Mais la volonté du Palais ne se résumait pas simplement à sanctuariser les chapelles technocratiques où se concoctent les « grands chantiers » si chers à Mohammed VI, mais de retrouver la plénitude de son pouvoir sur les ministères régaliens dits de « souveraineté ». La Justice est retirée à Mustapha Ramid, réduit à un rôle protocolaire de ministre d’État aux droits de l’Homme. La diplomatie revient directement dans le giron du roi avec la consécration logique de Nasser Bourita, cheville ouvrière de la nouvelle doctrine royale, notamment en Afrique. D’autres signes ne trompent pas : le département de la Communication n’existe plus en tant que tel, rattaché à la Culture et retiré lui aussi au PJD qui en avait fait son instrument d’influence face à la citadelle des médias publics. Pas de changement aux Habous et à l’Administration de la Défense nationale dont les titulaires sont maintenus « à vie », prouvant encore une fois qu’ils n’ont de ministères que le nom. Ceci sans compter la promotion de Abdelouafi Laftit à l’Intérieur, hier accusé par le PJD de tant de turpitudes…

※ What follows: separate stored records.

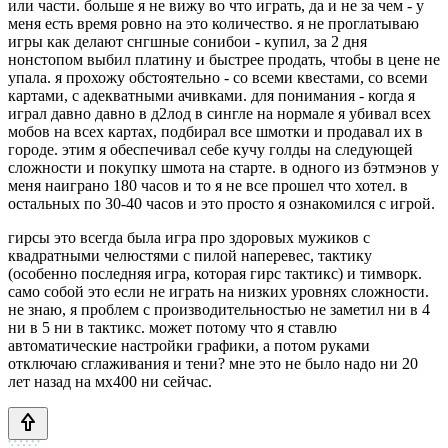
или части. больше я не вижу во что играть, да и не за чем - у
меня есть время ровно на это количество. я не проглатываю
игры как делают снгшные сонибои - купил, за 2 дня
нонстопом выбил платину и быстрее продать, чтобы в цене не
упала. я прохожу обстоятельно - со всеми квестами, со всеми
картами, с адекватными ачивками. для понимания - когда я
играл давно давно в д2лод в сингле на нормале я убивал всех
мобов на всех картах, подбирал все шмотки и продавал их в
городе. этим я обеспечивал себе кучу голды на следующей
сложности и покупку шмота на старте. в одного из бэтмэнов у
меня наиграно 180 часов и то я не все прошел что хотел. в
остальных по 30-40 часов и это просто я ознакомился с игрой.
гирсы это всегда была игра про здоровых мужиков с
квадратными челюстями с пилой наперевес, тактику
(особенно последняя игра, которая гирс тактикс) и тимворк.
само собой это если не играть на низких уровнях сложности.
не знаю, я проблем с производительностью не заметил ни в 4
ни в 5 ни в тактикс. может потому что я ставлю
автоматические настройки графики, а потом руками
отключаю сглаживания и тени? мне это не было надо ни 20
лет назад на мх400 ни сейчас.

Même l’Éducation – qui tient désormais en un bloc – est confiée à un techno-sécuritaire en la personne de Mohamed Hassad qui prend pour la circonstance les couleurs du Mouvement populaire, un parti de l’Administration. Finies donc les passes d’armes vécues sous Benkirane au sujet des contenus scolaires et de l’orientation de la réforme de l’enseignement…

C’est pour ainsi dire la fin d’une expérience dont la monarchie n’a jamais voulu et qu’elle a dû tolérer bon an, mal an depuis 2011 lorsque le PJD, en embuscade, avait surfé sur les Printemps arabes et profité des élections anticipées consécutives à l’adoption d’une nouvelle Constitution pour arriver à se hisser à la tête du gouvernement.

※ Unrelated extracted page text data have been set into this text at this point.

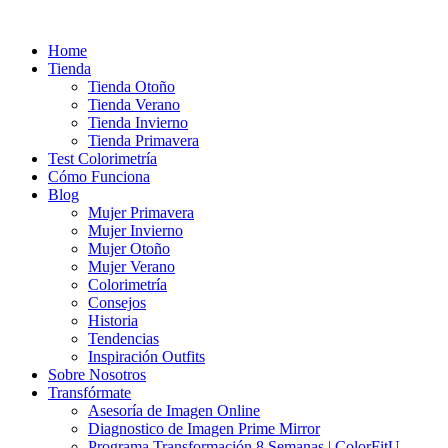
Ir
al
Home
contenido
Tienda
Tienda Otoño
Tienda Verano
Tienda Invierno
Tienda Primavera
Test Colorimetría
Cómo Funciona
Blog
Mujer Primavera
Mujer Invierno
Mujer Otoño
Mujer Verano
Colorimetría
Consejos
Historia
Tendencias
Inspiración Outfits
Sobre Nosotros
Transfórmate
Asesoría de Imagen Online
Diagnostico de Imagen Prime Mirror
Programa Transformación 8 Semanas | ColorFitU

Avec les islamistes, il n’a jamais été question d’une « alternance consensuelle », comme celle qui avait porté aux affaires les socialistes de l’USFP sous Abderrahmane Youssoufi à la fin des années 90 dans un contexte d’inter-règnes, minutieusement préparé par Hassan II.

Ce n’est pas non plus un retour au G14, le fameux think tank de Hassan II en charge de baliser les grandes réformes du pays au moment où celui-ci était menacé de « crise cardiaque », ni à un « modèle à la Jettou » qui devait avant tout aplanir les poussées de fièvres sociales et syndicales et créer un « environnement propice aux affaires ».

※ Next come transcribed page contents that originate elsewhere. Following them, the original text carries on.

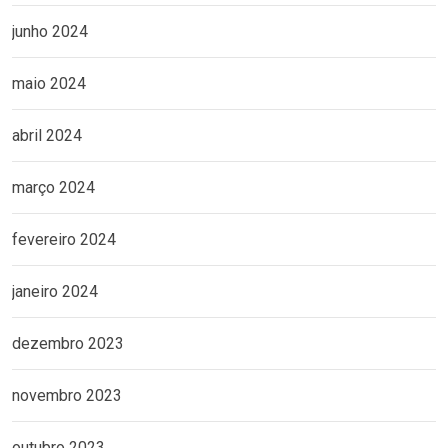
junho 2024
maio 2024
abril 2024
março 2024
fevereiro 2024
janeiro 2024
dezembro 2023
novembro 2023
outubro 2023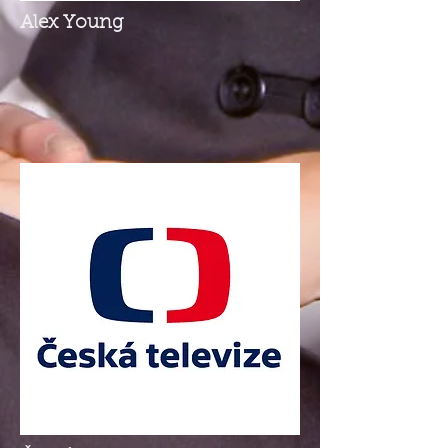
Alex Young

Ce gouvernement est la traduction la plus aboutie de la « monarchie exécutive » dans toute sa splendeur, qui démontre dans une attitude totalement décomplexée, que les élections au Maroc ne servent pas à grand chose sinon à traduire coûte que coûte ce que le Palais décide, en bien ou en mal, pour tous. C’est aussi une parenthèse qui se referme après le frémissement d’ouverture de l’après-2011 dont les plus lucides des observateurs avaient compris le sens résolument tactique.